Over the years my viewpoint has changed. Not about the legitimacy of the technique, but the likelihood anyone outside of that job description would actually carry in this method. Truth be told, we haven’t seen a weak side carry method for backup guns in our classes for well over eight years. In our Concealed Carry Instructor course there is a block of instruction speficically on backup guns. Nobody has brought a weak side carry. I use to start the demonstration for this block of instruction with weak side carry. It became more of nod to history than practical application. Those I know who continue to weak side carry do so because that is what they know. That is what they have developed to a high skill level.

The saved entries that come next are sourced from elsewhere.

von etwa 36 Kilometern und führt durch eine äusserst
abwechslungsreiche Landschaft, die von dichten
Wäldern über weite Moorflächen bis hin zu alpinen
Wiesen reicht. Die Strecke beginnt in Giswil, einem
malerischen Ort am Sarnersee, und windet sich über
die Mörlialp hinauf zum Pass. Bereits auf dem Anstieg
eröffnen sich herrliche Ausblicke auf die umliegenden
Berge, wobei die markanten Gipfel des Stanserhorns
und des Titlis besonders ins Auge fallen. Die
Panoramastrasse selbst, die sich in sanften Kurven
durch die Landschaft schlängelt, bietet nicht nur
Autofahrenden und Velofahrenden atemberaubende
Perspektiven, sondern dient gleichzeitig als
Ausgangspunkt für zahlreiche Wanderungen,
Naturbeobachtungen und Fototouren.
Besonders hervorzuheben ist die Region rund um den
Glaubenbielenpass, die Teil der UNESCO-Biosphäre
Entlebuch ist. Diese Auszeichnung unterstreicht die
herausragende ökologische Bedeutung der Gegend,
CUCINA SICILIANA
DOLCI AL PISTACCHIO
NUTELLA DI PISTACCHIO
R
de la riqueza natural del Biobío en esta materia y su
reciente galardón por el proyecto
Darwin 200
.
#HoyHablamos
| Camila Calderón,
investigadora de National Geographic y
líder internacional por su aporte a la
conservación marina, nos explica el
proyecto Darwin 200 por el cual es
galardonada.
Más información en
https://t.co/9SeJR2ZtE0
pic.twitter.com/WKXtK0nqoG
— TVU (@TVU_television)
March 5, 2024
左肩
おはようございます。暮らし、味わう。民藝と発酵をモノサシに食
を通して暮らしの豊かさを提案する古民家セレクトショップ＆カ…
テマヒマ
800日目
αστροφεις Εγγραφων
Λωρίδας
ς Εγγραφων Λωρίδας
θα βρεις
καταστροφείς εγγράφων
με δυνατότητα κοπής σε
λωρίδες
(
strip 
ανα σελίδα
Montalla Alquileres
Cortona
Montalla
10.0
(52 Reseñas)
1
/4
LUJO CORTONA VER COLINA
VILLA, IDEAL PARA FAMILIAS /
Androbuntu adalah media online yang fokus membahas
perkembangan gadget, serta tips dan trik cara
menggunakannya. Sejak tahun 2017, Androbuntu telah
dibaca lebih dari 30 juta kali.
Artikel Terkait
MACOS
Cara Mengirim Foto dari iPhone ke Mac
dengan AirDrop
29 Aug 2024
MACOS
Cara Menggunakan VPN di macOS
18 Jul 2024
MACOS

It Is Not Always About Speed

As I mentioned, it was fast. When executing a transition, it was by far the fastest. The problem, it wasn’t always the most accurate. Unless you invested time into not just developing, but sustaining your shooting skill from the weak side it was questionable at best to meet common accuracy standards. The flip side, most defensive gun uses occur at close range, range close enough that high level accuracy skills are not always necessary. But, should you have to shoot from behind cover and extend your range you are looking at distances that might be more challening off the weak side. Not only did you have to work weak side shooting techniques, but weak hand only shooting techniques. I still find this to be valuable practice since as an instructor it is important to demonstrate off both sides. I don’t need a high level of skill, but I need to be safe and competent.

The Utility Of A Knife

There could be times when you find yourself in a situation you cannot access your primary carry gun because your strong hand is occupied. Typically in some form of clinch, grip or entanglement. In this case, transitioning to your weak side carry can easily be brought to bear. Again, within these typical engagements you are within close range, most of the time at contact range. If you are at contact range, you can use contact weapons such as knives. I believe this is a strong argument for carrying a fixed blade weak side or midline. Should my strong hand be occuppied for whatever reason, the transition to a fixed blade at contact range is extremely effective. When you consider the difference between carrying a backup gun versus a fixed blade, the weight alone is a strong argument. Not to mention, the utility of a knife in other situations.

5-Shot Power Play

Contact Shots With Backup Guns

One good argument for carrying a backup gun on the weak side was should you be in contact range, making contact shots with my backup gun is real possibility. At the very least, near contact and off angle shots. Near contact can be fired from your contact or retention position. Off angles shots come into play when the threat is no longer in front of you or at the same height as you. For contact range work, the best backup gun would be a lightweight snubby revovler. Revolvers have far less potential of stoppages due to being at contact range. Truth be told, the unit I observed was carrying a 5-shot J-frame revovler as their backup.

The Better Options

What you are left with as far as carry locations for backup guns will be pocket carry, ankle carry and deep carry. The commonality about all of these carry locations is how they are strong hand driven. If carrying a backup gun is a requirment for you, but you don’t feel developing the skill on your weak hand is ideal, then staying on your strong side will be best option. You could even go so far as to carry a subcompact version of your primary carry gun to maintain familiarization. The point I’m trying to make is in today’s landscape carrying a backup gun is not frequently practiced. I believe there are a few good reasons why, the biggest being improved reliability and capacity of the primary carry guns.

I’m not overlooking other situations such as your gun being damanged, lost or your strong hand/arm is injured. What I’m saying is the fast majority of folks who are currently carrying a backup gun are carrying for a strong side draw.